Instruction:
Select every line of the data that contains the string "Stadion", treating uppercase and lowercase as different.

Data to process START

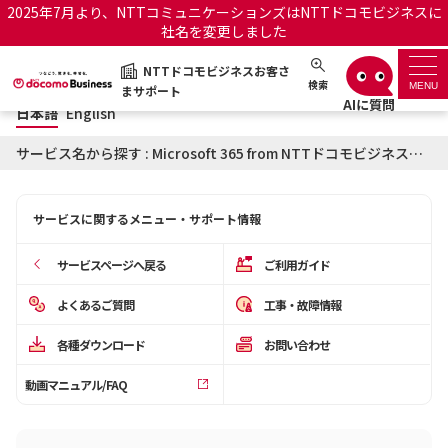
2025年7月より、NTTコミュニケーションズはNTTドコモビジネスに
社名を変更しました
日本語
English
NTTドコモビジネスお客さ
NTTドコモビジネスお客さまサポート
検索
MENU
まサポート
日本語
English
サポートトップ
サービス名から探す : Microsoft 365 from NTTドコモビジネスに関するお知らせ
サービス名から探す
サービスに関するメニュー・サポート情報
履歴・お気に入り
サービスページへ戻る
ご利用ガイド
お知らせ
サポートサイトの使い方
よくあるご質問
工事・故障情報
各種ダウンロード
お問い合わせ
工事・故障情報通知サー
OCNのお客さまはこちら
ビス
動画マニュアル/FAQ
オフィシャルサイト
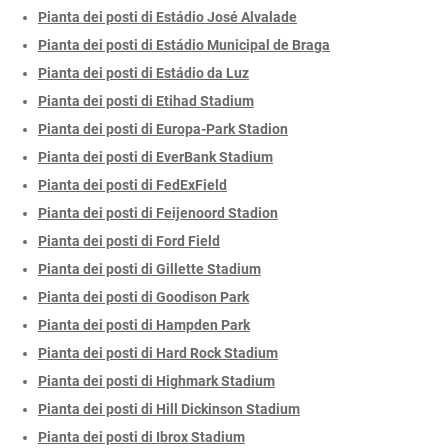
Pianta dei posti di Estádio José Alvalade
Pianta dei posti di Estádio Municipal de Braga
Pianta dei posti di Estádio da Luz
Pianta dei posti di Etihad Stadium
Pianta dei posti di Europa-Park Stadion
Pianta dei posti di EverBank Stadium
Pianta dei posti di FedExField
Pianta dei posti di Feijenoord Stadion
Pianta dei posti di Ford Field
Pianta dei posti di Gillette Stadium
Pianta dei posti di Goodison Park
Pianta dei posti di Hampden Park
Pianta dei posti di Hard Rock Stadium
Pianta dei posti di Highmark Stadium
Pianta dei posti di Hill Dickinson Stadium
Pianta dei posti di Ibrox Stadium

Data to process END
Data to process START

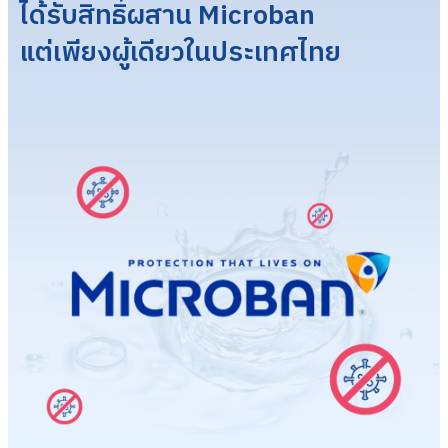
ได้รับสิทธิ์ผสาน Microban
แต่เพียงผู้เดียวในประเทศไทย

Data to process END
Data to process START

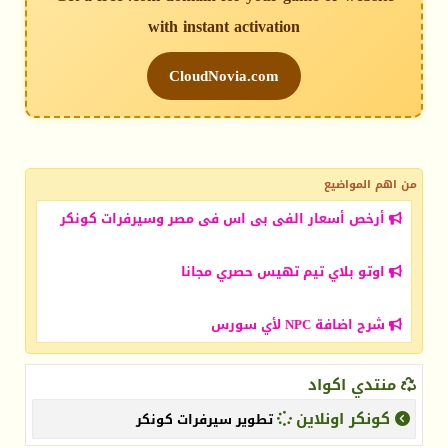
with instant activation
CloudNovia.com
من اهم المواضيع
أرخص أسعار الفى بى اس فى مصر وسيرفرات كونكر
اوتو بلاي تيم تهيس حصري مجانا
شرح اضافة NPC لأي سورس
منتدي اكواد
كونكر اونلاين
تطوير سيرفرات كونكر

Data to process END

Final answer:
Pianta dei posti di Europa-Park Stadion
Pianta dei posti di Feijenoord Stadion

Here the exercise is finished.